## Assignment
Reproduce every line of the records below word for word, leaving out the pictures.

### Information supplied ###

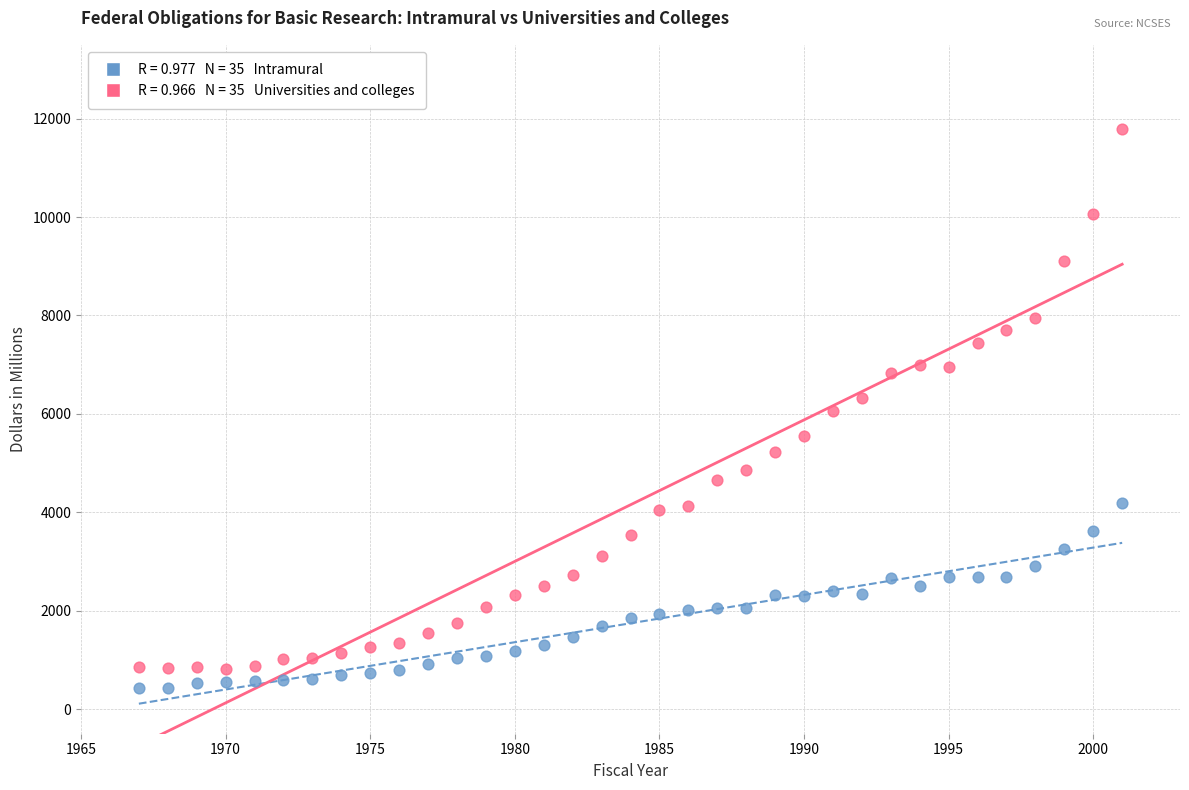

Across all data points, what is the range of Y values (max minus min)?

11360.6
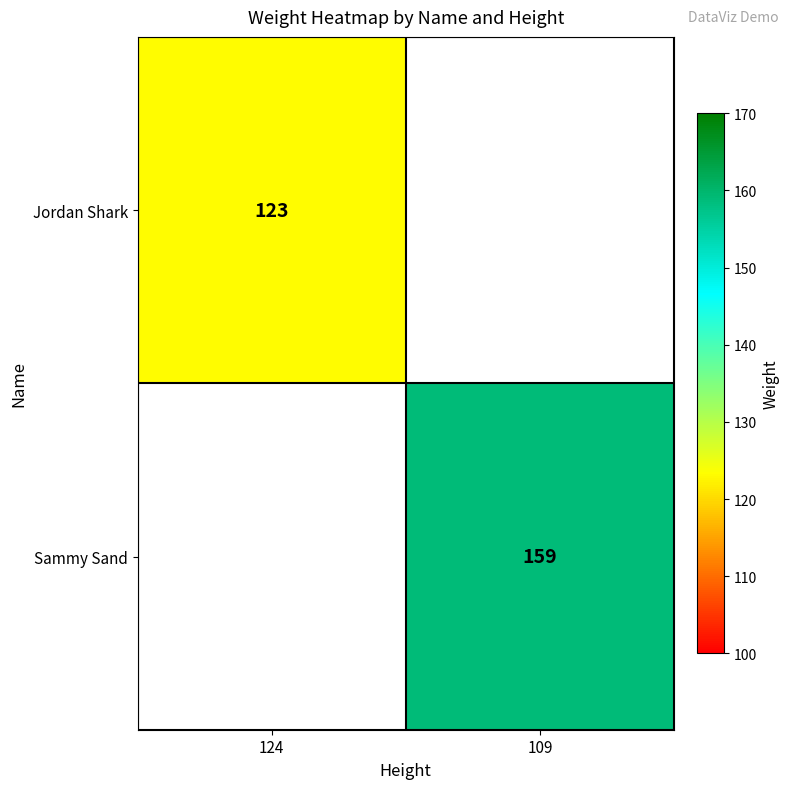

Is it true that Jordan Shark equals 189 at 124?

False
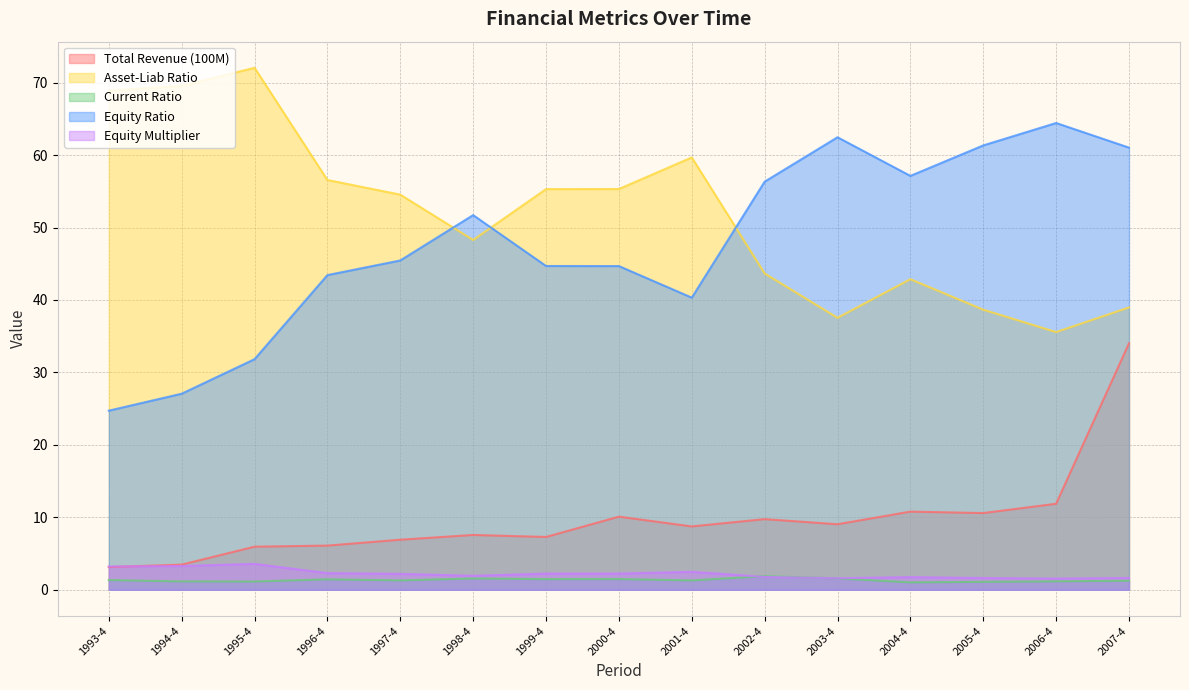

After their last crossing, which series has the higher values: equity_ratio or asset_liab_ratio?

equity_ratio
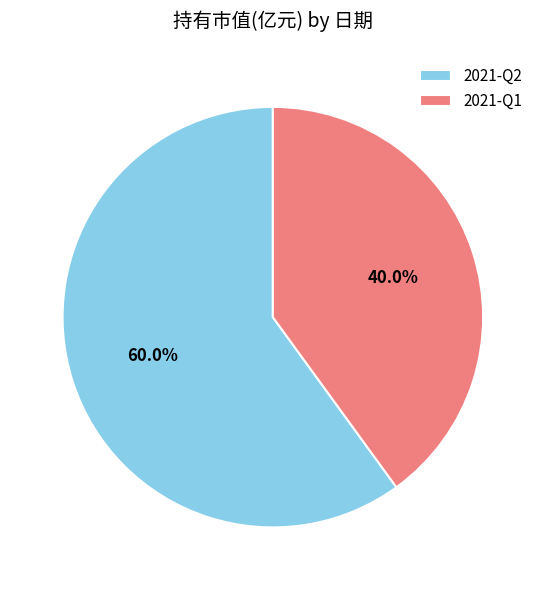

What is the total percentage of 2021-Q1 and 2021-Q2?

100.0%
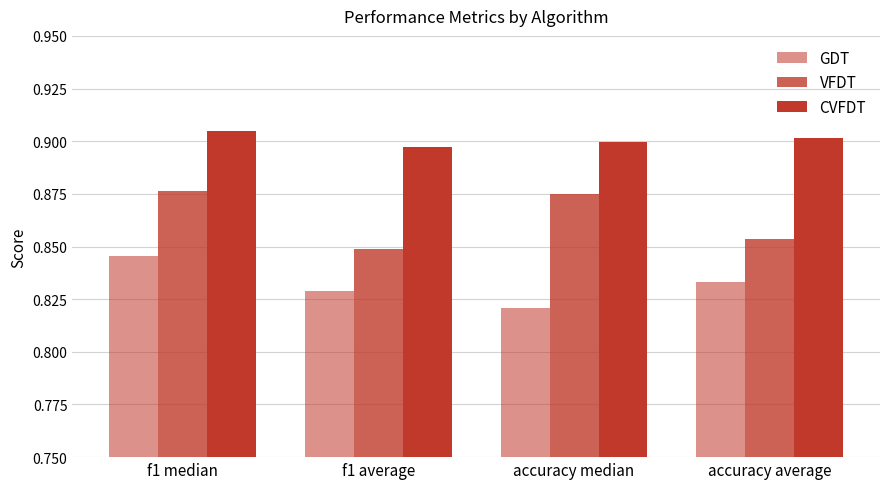

Count the number of data series in this chart.

3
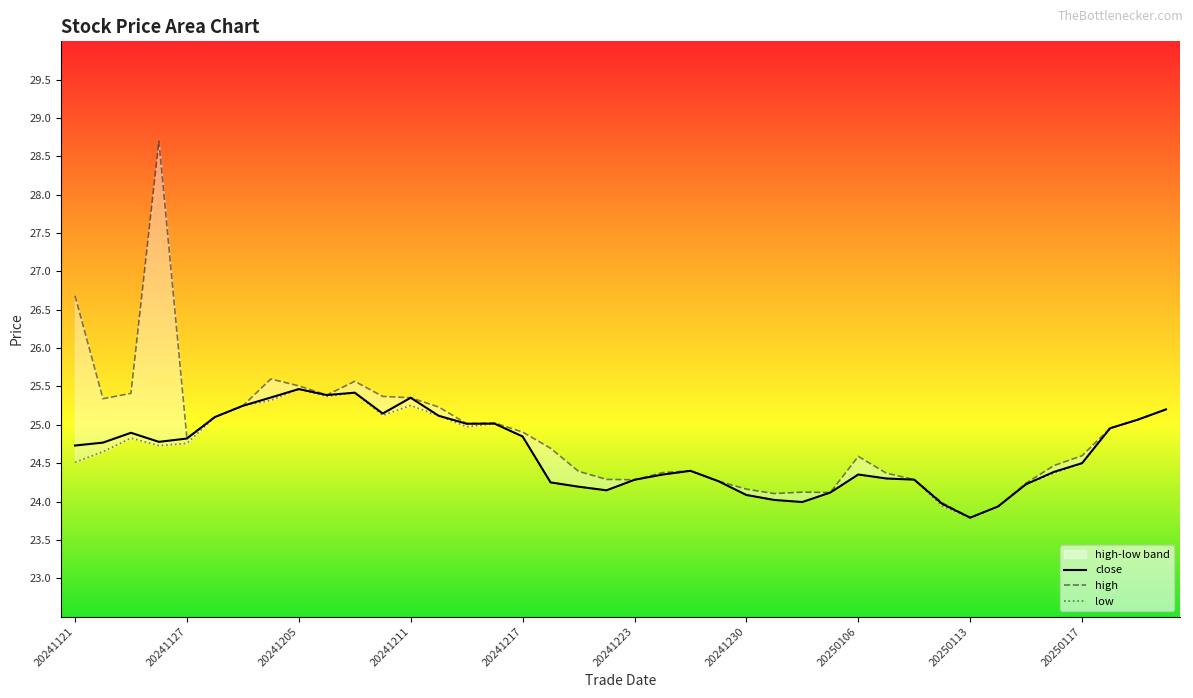

The value of close at 20241230 is 6.3. True or false?

False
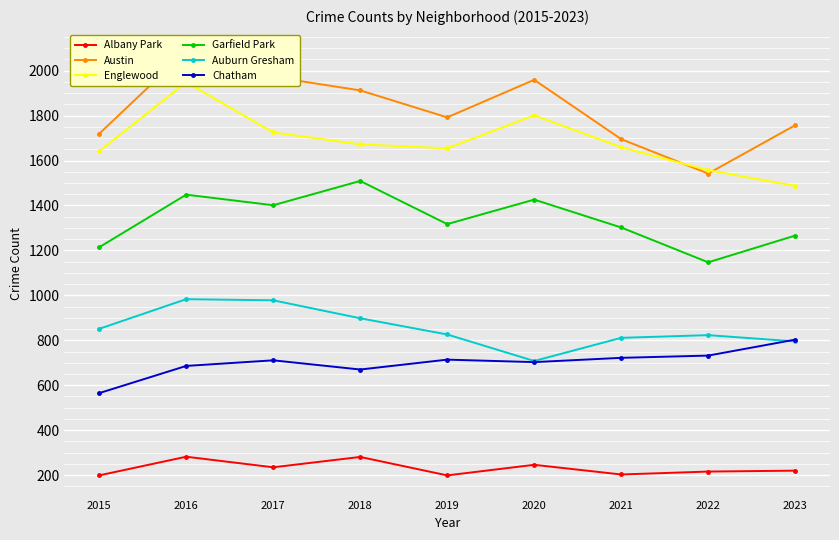

Read the Auburn Gresham value at 2023, to the nearest 50.

800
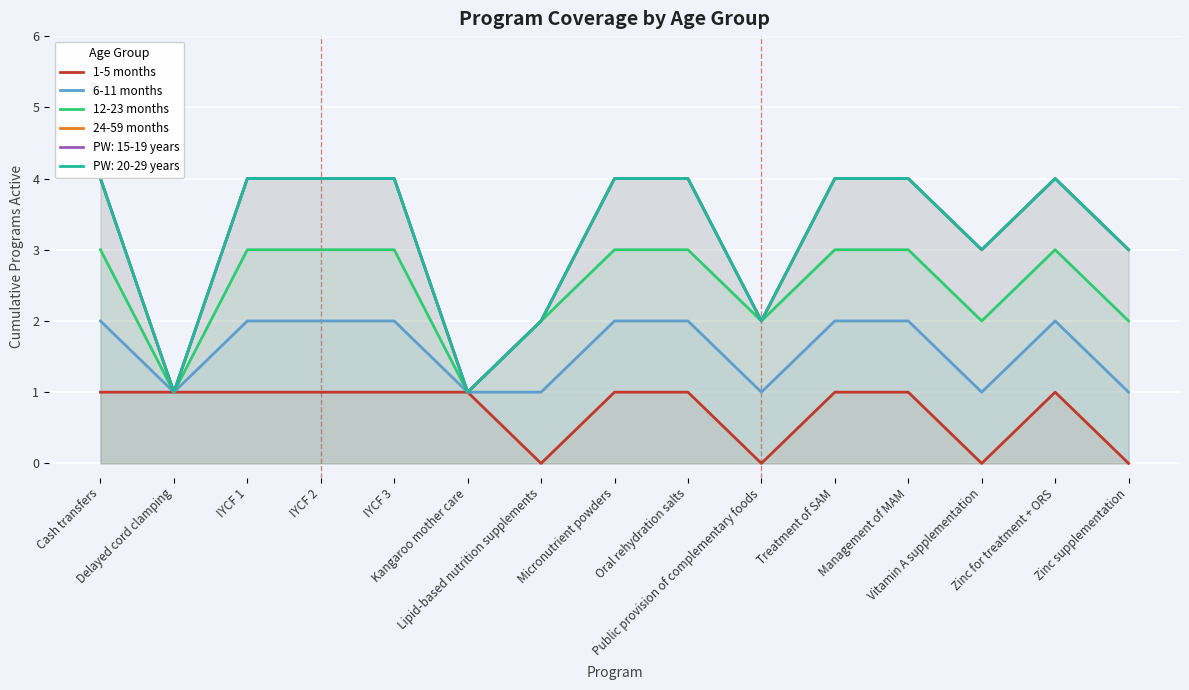

What is the lowest value of the 12-23 months series?

1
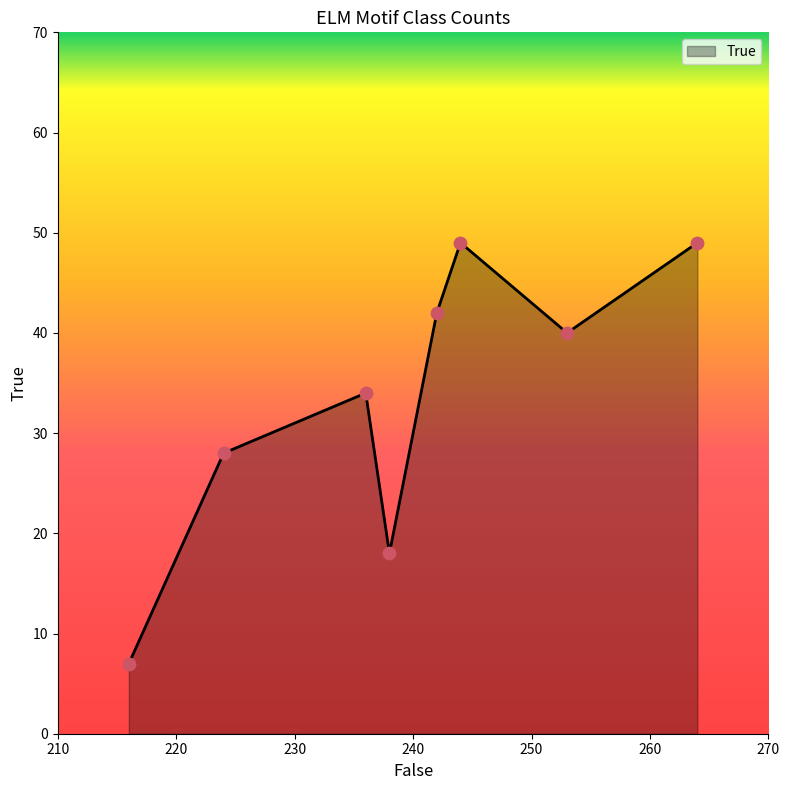

What is the average value?

33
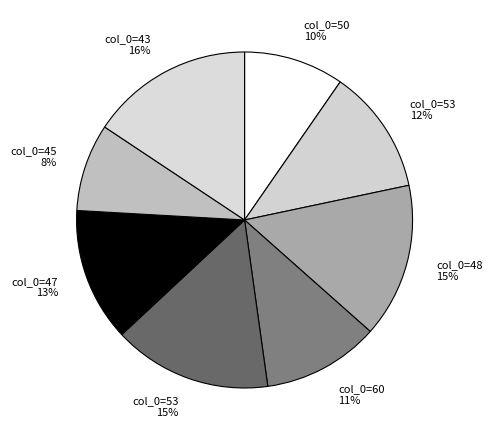

What is the ratio of the value at col_0=45 8% to the value at col_0=53 12%?

0.7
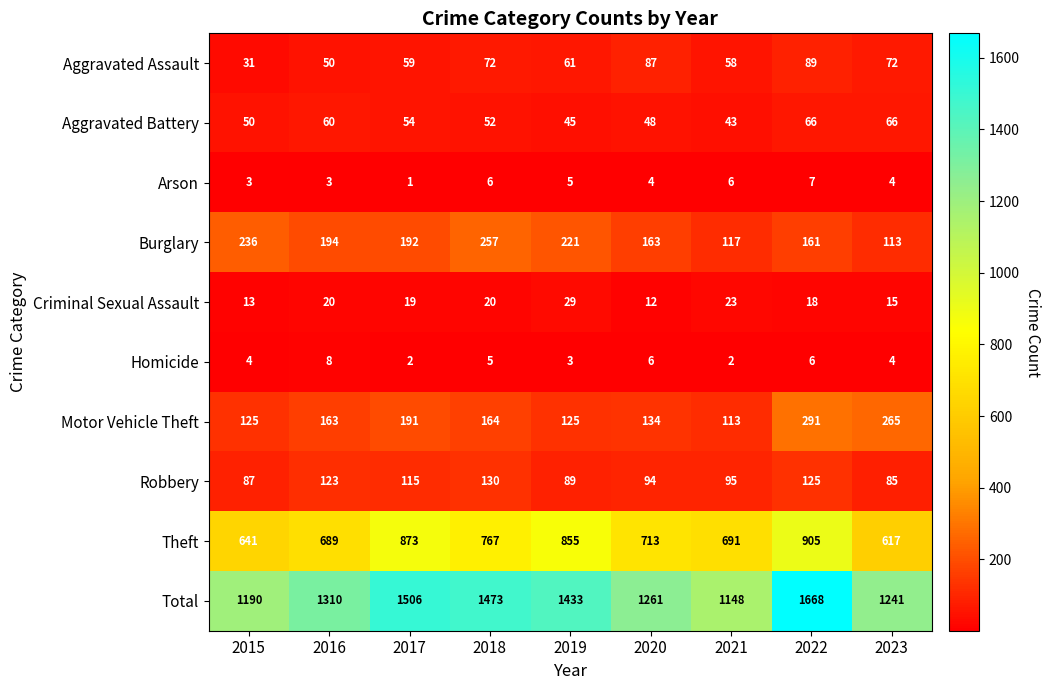

What value does the Homicide series have at 2016?

8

###

## Exercise response
Across all data points, what is the range of Y values (max minus min)?

11360.6

Is it true that Jordan Shark equals 189 at 124?

False

After their last crossing, which series has the higher values: equity_ratio or asset_liab_ratio?

equity_ratio

What is the total percentage of 2021-Q1 and 2021-Q2?

100.0%

Count the number of data series in this chart.

3

The value of close at 20241230 is 6.3. True or false?

False

Read the Auburn Gresham value at 2023, to the nearest 50.

800

What is the lowest value of the 12-23 months series?

1

What is the average value?

33

What is the ratio of the value at col_0=45 8% to the value at col_0=53 12%?

0.7

What value does the Homicide series have at 2016?

8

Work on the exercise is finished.